Girardi was a member of the 1996 Yankees World Series championship team, a club that got into a 0-2 hole in the Fall Classic against the favored Braves, before winning four in a row to win the title.
"I think when you look at that team, there were a lot of young players that played important roles — mostly Mariano (Rivera) and Derek (Jeter). Our bullpen was really, really good back then," said Girardi. "The message then was, 'Go win one game, and let's see where we're at.' That's the same message (now)."
To that extent, Girardi said he would "stick with" the same lineup he's put on the field, and that for the designated hitter, the Yankee skipper will not look beyond the three players he's used in that spot — Chase Headley, Jacoby Ellsbury and Matt Holliday. For the entire 2017 postseason, the three are a combined 0-for-27 with 10 strikeouts.

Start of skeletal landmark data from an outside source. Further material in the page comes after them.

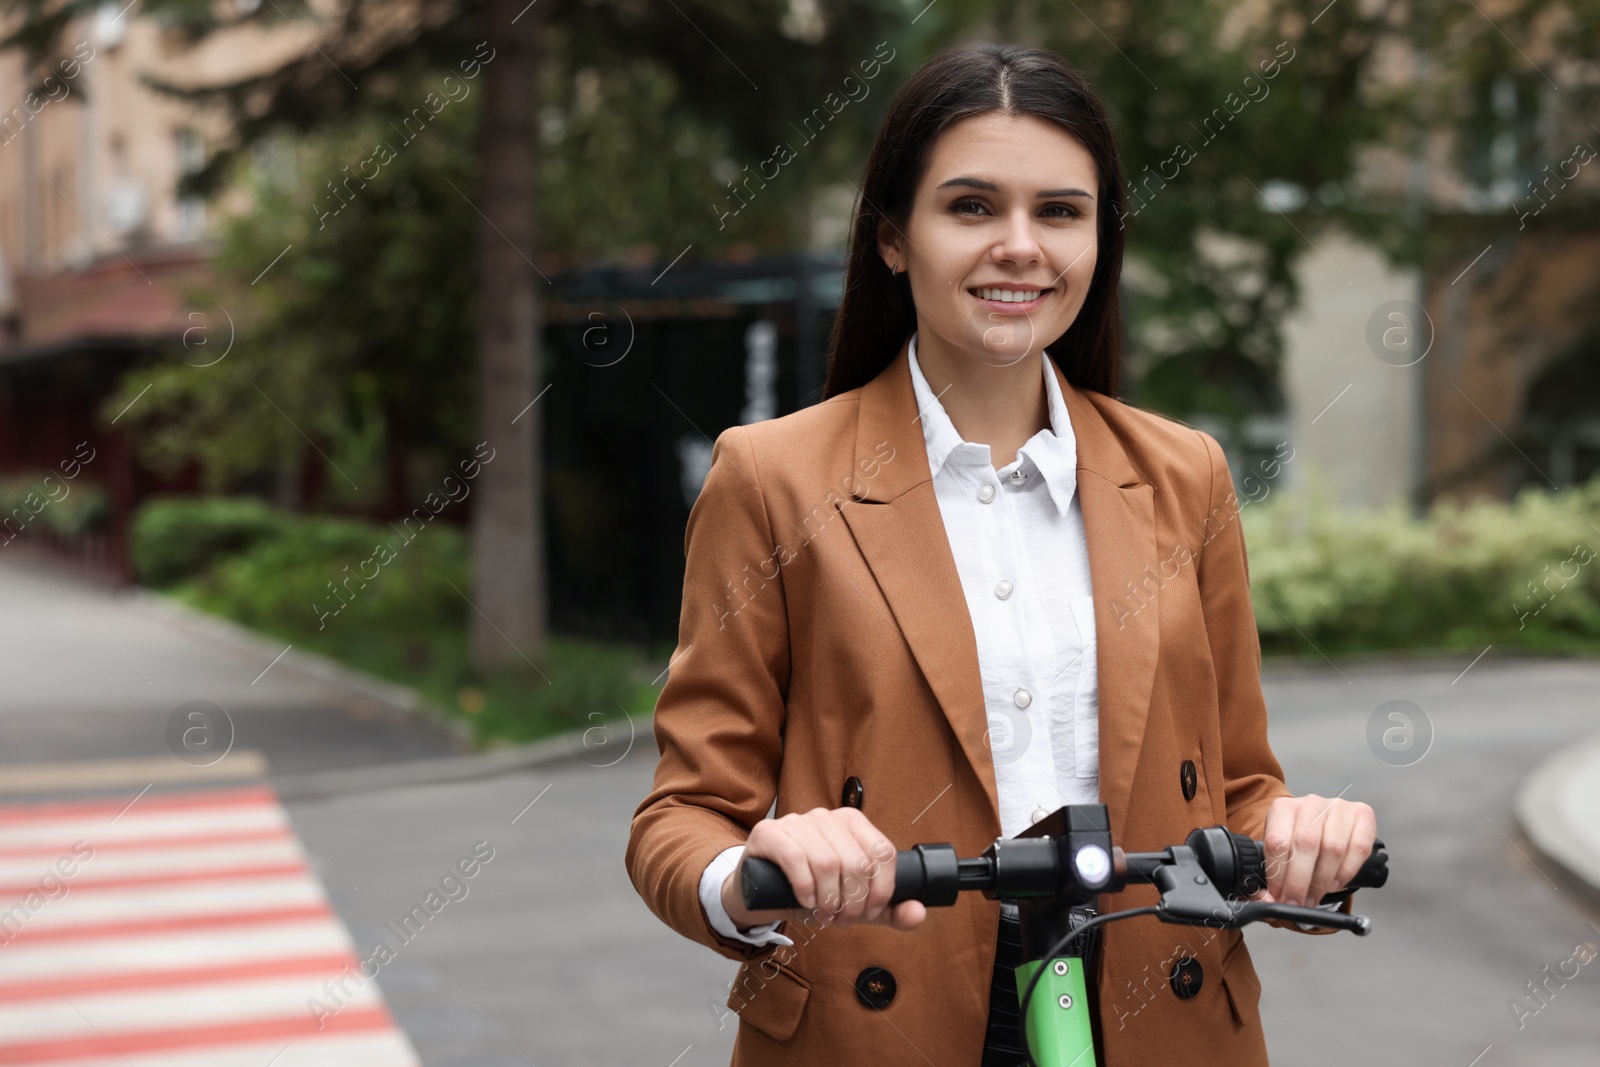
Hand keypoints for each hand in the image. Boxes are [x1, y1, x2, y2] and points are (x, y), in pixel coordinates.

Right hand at [721, 807, 927, 931]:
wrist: (760, 893)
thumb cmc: (812, 893)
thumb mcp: (853, 904)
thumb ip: (888, 910)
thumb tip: (918, 911)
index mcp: (852, 823)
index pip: (883, 852)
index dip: (881, 890)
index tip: (869, 912)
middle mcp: (825, 816)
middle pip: (857, 861)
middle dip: (854, 901)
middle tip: (842, 919)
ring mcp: (796, 821)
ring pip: (827, 861)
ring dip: (829, 899)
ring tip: (824, 914)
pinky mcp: (769, 832)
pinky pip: (794, 858)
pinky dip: (805, 888)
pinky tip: (805, 901)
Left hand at [1255, 794, 1376, 907]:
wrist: (1326, 825)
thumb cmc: (1300, 841)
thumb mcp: (1280, 852)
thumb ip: (1272, 874)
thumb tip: (1266, 899)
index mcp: (1283, 808)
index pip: (1277, 842)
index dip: (1278, 875)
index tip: (1278, 896)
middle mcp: (1310, 803)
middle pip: (1305, 844)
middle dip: (1300, 882)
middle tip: (1297, 902)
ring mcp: (1338, 807)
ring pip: (1332, 848)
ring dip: (1322, 881)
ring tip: (1315, 896)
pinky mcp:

"We have struck out during the course of the season, too. That's part of who we are right now," said Girardi. "We walk, we're patient, and we hit home runs and we strike out. We're going to strike out some. I like the patience. I like the grittiness of our hitters. I like how they grind out at-bats. We'll figure it out."
Unlike Houston's ability to win games playing small ball, Girardi agreed that the Yankees are primarily a power-hitting club. One that may rely too much on putting baseballs over the fence.
"I think we're capable of running. We have certain guys that can run on our team. We have guys that can go first to third. We just haven't got a lot of hits. Small ball really hasn't presented itself for us, because we haven't had a lot of baserunners," said Girardi. "But I look on the other side, (the Astros) haven't either. They just had maybe a couple more hits in key situations than we've had."
Yes, and Houston has capitalized on those situations and is now two victories away from advancing to its second World Series in franchise history (the first was 2005).